Picasso

Llegamos a tiempo de ver la colección de Pablo Picasso prestada por el Museo Nacional de Paris que ha ocupado cuatro salas en el Reina Sofía. Era el dos de mayo y las galerías estaban a rebosar de público de todas las nacionalidades. Visitar exposiciones es siempre excitante cuando el autor construye un mundo propio. Y si Picasso era algo, sin duda era un mundo propio en el que hasta su propia mujer decía pasearse como un fantasma cuando el pintor estaba creando. O sea que a los cinco minutos de recorrer la vista por las obras, te has olvidado del viaje en tren, de la cola en el vestíbulo y hasta de ti mismo, y andas inmerso en el mundo de Picasso, codeándote con la multitud que te rodea. Es curioso observar que el malagueño creaba monstruos de todos los géneros y en todos los formatos (también esculturas por supuesto) y que cada uno de ellos está tocado con la varita del buen gusto. Conozco muchos otros autores que fabrican monstruos sin lograr que traspasen la frontera de su condición de monstruos, a pesar de lo cual se les considera artistas reputados.
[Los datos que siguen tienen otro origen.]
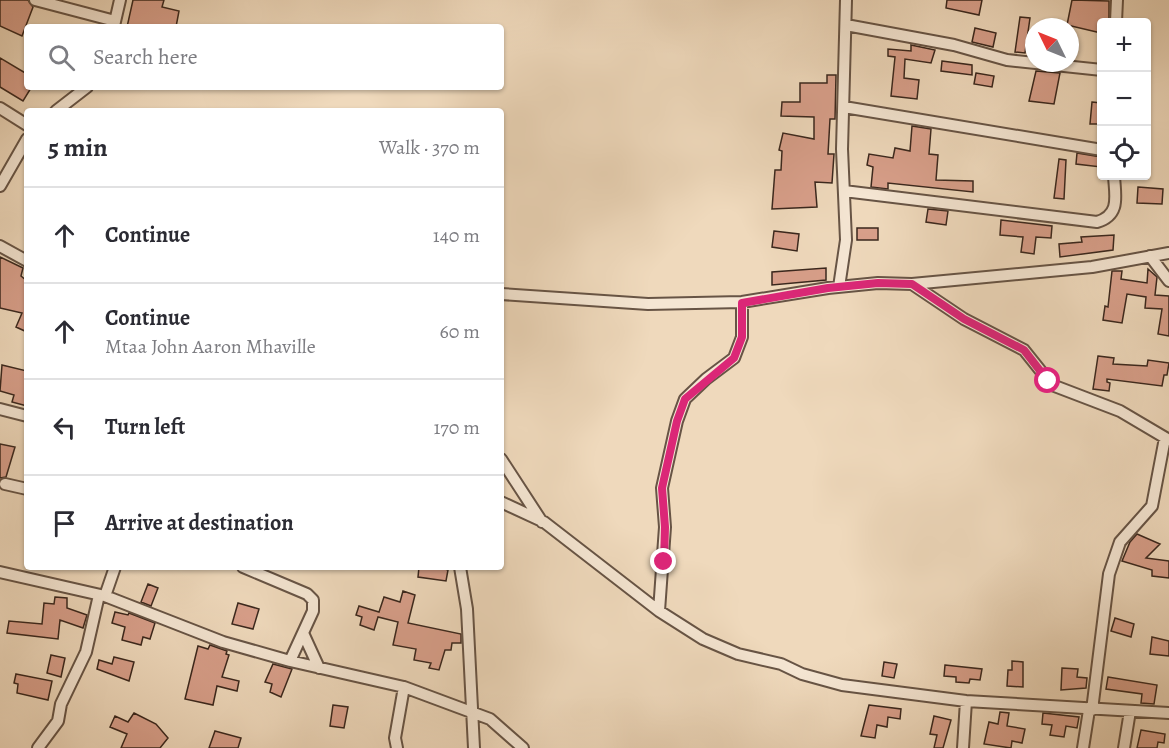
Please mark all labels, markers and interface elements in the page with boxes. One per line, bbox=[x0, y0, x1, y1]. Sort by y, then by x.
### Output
north arrow bbox=[1025, 18, 1079, 72]
map controls bbox=[1097, 18, 1151, 180]
button: + bbox=[1097, 18, 1151, 72]
search box bbox=[24, 24, 504, 90]
icon: search bbox=[45, 41, 78, 74]
text: Search here bbox=[93, 42, 198, 72]
button: − bbox=[1097, 72, 1151, 126]
button: locate bbox=[1097, 126, 1151, 180]
text: 5 min bbox=[48, 130, 108, 165]
text: Walk · 370 m bbox=[379, 134, 480, 161]
icon: ahead bbox=[48, 219, 81, 252]
text: Continue bbox=[105, 220, 190, 250]
text: 140 m bbox=[433, 222, 480, 249]
text: Continue bbox=[105, 303, 190, 333]
icon: ahead bbox=[48, 315, 81, 348]
text: 60 m bbox=[440, 318, 480, 345]
text: Mtaa John Aaron Mhaville bbox=[105, 333, 316, 360]
route start bbox=[1034, 367, 1060, 393]
icon: left bbox=[48, 411, 81, 444]
text: Turn left bbox=[105, 412, 185, 442]
text: 170 m bbox=[434, 414, 480, 441]
icon: arrive bbox=[48, 507, 81, 540]
text: Arrive at destination bbox=[105, 508, 294, 538]
route end bbox=[650, 548, 676, 574]

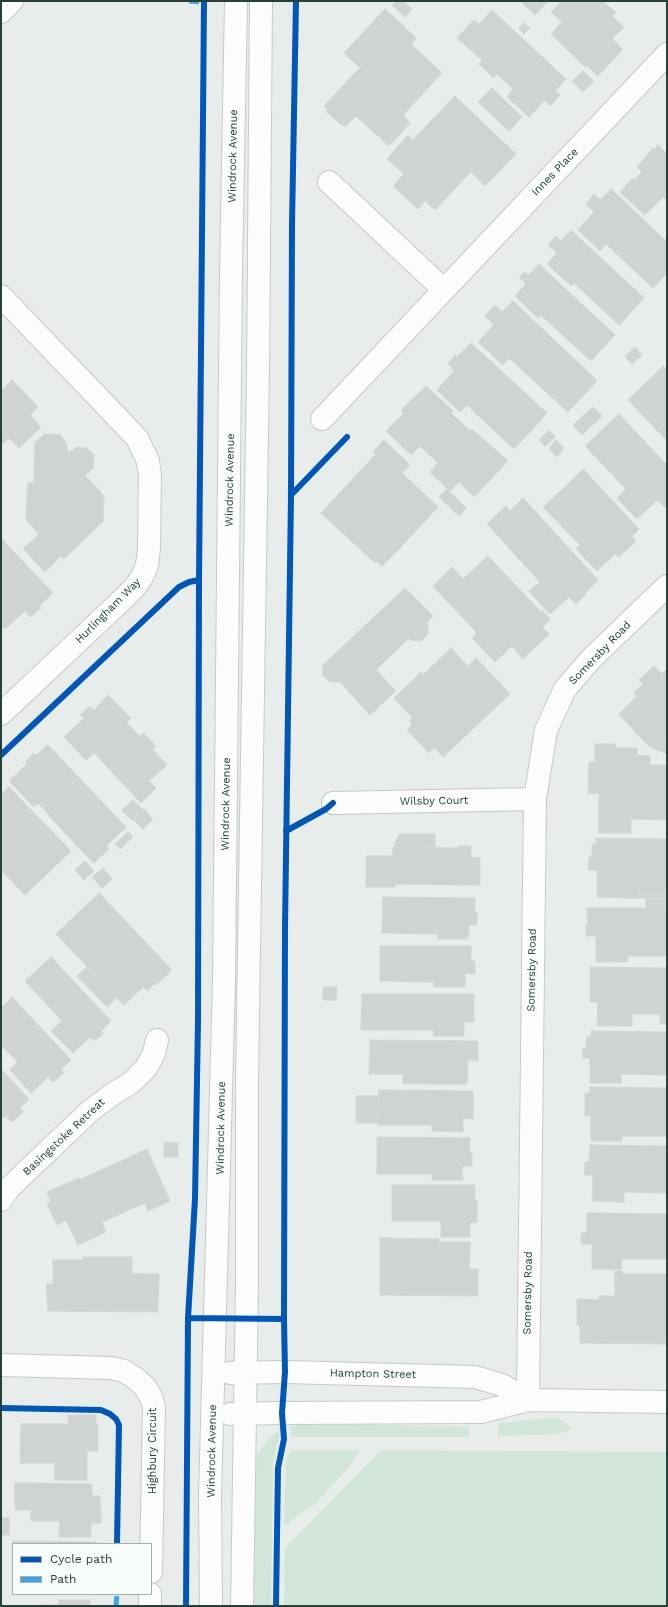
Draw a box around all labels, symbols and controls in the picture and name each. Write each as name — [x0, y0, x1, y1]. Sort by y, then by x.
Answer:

Los monstruos de Picasso son bellos en su fealdad. Claro que cuando llevas viendo pinturas y esculturas cerca de una hora, llega un momento en que necesitas desconectarte. A mí siempre me pasa en estas macro exposiciones. La mirada se detiene en otros detalles como la cantidad de vigilantes que controlan la situación sentados en sillas entre los cuadros. Un trabajo duro y aburrido. La mayor parte del tiempo no pasa nada. Pero mi mujer saca un botellín de agua para refrescarse y de inmediato se le acerca una vigilante camuflada y le advierte de que guarde la botella, que no está permitida. Lo entiendo al recordar la agresión que sufrió el Guernica, ahora expuesto a los ojos embelesados de los visitantes con la única defensa de un cordón y la presencia de dos vigilantes. Si alguien pisa junto al cordón, suena un zumbido molesto. Y suena sin cesar porque los turistas se aprietan en primera línea hipnotizados por el mural.

Hace rato que las obras pasaron a un segundo plano. Me pregunto cuántos de los presentes son vigilantes camuflados y cuántos son figuras de Picasso que los organizadores han añadido para crear ambiente. Porque llega un momento en que cuesta distinguir quién pertenece a la muestra y quién no. Es difícil creer que la magnífica organización haya ido tan lejos en los detalles. Sin embargo con la multitud que se arracima ante los cuadros se podría componer una exposición paralela, también de Picasso. Me pregunto si nosotros mismos hemos sufrido la transformación. Si una vez reunidas en la retina equis figuras, uno termina contagiándose del mundo del artista malagueño hasta tal punto que acaba pareciéndose a ellas, del mismo modo que Romà Gubern observaba que muchos espectadores de una película de vaqueros abandonan la sala con las piernas arqueadas y las manos dispuestas a acariciar la culata de sus pistolas.

Salimos de la exposición con Picasso reimpreso en la retina. Las obras de arte, como los paisajes, nos enriquecen de un modo engañoso: parecen perderse a medida que nos alejamos. Sin embargo, ya en la metrópoli, entre dimensiones desmesuradas para nosotros que venimos de un tamaño familiar, entre el tráfico y los rascacielos, seguimos viendo personajes de Picasso dispersos y disimulados por el bullicio, pero presentes aún, como las huellas de su arte en las imágenes publicitarias. “Yo no busco, encuentro”, afirmaba. Venimos de que nos encuentre.